== Segment start ==
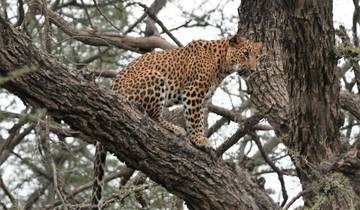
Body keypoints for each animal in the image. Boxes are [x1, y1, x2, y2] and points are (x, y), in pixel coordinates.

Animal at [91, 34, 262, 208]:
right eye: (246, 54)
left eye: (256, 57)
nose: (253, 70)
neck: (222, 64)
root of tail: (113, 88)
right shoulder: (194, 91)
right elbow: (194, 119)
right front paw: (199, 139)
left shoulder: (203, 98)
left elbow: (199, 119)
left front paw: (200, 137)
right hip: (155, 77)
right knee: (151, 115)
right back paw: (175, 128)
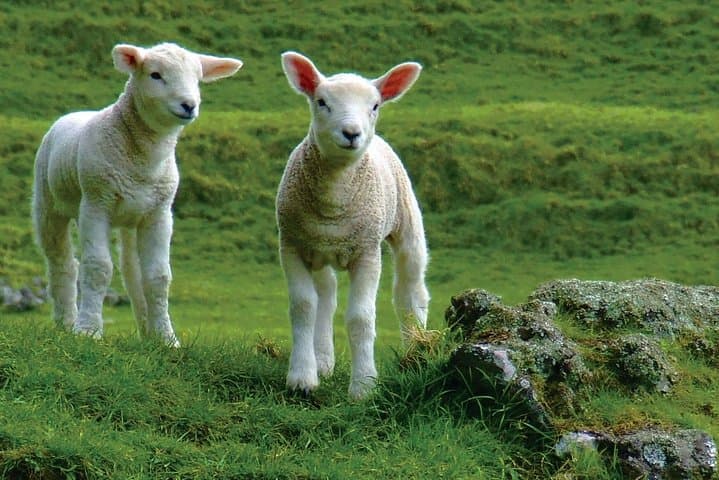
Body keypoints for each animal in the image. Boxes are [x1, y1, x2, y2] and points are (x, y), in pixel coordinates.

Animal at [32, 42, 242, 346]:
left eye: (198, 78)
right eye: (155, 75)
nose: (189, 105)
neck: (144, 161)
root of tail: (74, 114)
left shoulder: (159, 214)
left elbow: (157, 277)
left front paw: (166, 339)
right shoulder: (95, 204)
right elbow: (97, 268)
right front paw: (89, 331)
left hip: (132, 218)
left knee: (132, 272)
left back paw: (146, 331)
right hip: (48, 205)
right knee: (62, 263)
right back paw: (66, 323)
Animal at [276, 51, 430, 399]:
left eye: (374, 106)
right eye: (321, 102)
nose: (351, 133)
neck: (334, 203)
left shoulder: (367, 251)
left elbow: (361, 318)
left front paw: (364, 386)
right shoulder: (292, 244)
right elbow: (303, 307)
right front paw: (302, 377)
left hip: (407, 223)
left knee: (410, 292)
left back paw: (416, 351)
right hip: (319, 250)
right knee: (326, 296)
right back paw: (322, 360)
== Segment end ==
== Segment start ==
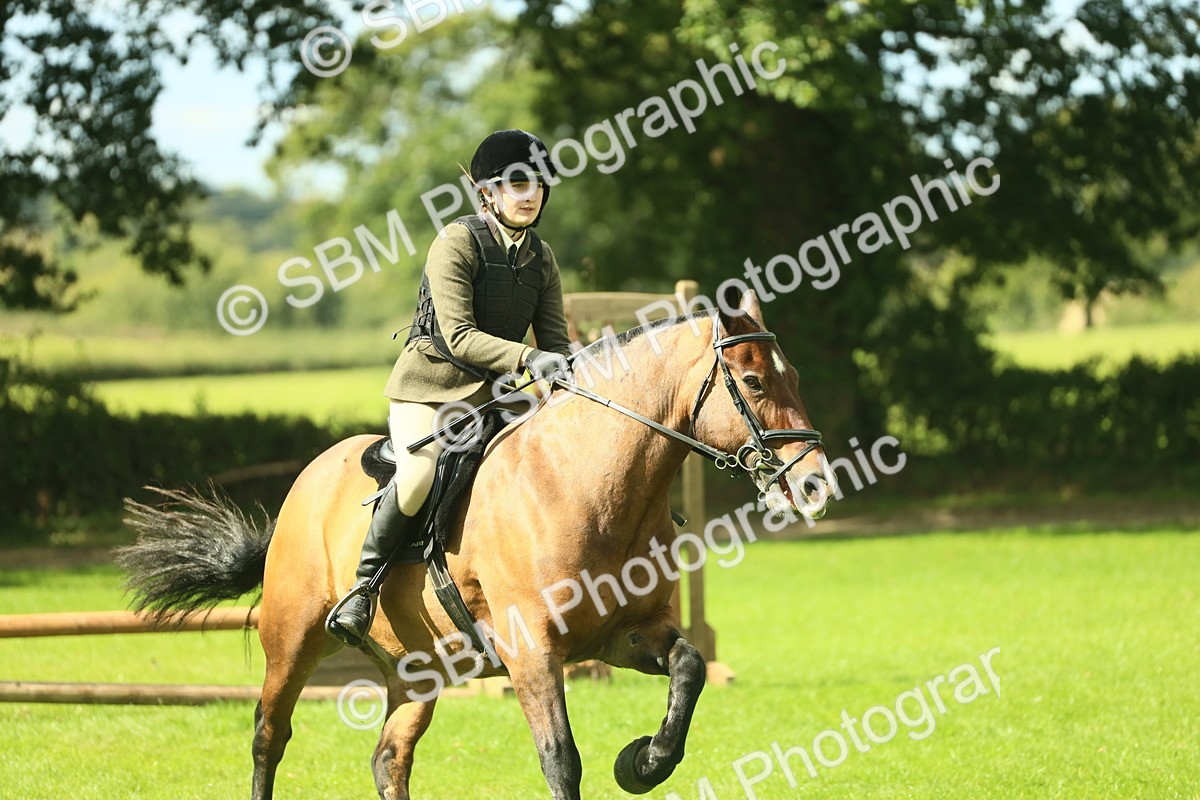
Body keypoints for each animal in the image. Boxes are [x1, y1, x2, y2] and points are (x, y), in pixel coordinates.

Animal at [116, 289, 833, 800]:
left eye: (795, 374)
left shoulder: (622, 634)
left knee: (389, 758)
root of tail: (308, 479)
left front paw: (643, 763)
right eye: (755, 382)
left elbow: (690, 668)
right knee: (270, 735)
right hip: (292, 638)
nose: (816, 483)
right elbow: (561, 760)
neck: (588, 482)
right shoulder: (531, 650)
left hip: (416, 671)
== Segment end ==
== Segment start ==
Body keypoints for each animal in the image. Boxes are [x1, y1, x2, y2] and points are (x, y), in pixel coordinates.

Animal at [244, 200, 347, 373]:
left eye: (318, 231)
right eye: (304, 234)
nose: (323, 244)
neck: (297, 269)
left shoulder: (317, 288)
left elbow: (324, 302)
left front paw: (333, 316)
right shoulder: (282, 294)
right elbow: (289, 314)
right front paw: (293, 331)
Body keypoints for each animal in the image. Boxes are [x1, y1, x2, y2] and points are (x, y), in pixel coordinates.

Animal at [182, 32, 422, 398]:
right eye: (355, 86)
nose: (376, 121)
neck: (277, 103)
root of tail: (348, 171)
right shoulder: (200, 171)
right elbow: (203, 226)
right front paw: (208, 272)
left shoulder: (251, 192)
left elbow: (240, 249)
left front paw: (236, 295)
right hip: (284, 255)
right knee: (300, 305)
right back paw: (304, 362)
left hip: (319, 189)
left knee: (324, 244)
== Segment end ==
» **ASSIGNMENT**:
Go through the entries above and copy each line holding the string "knee".

» **RESPONSE TO THIS EXERCISE**:
right knee: (151, 115)
left knee: (132, 272)
right knee: (62, 263)
left knee: (410, 292)
right knee: (326, 296)
left knee: (389, 758)
right knee: (270, 735)
right knee: (300, 305)
left knee: (324, 244)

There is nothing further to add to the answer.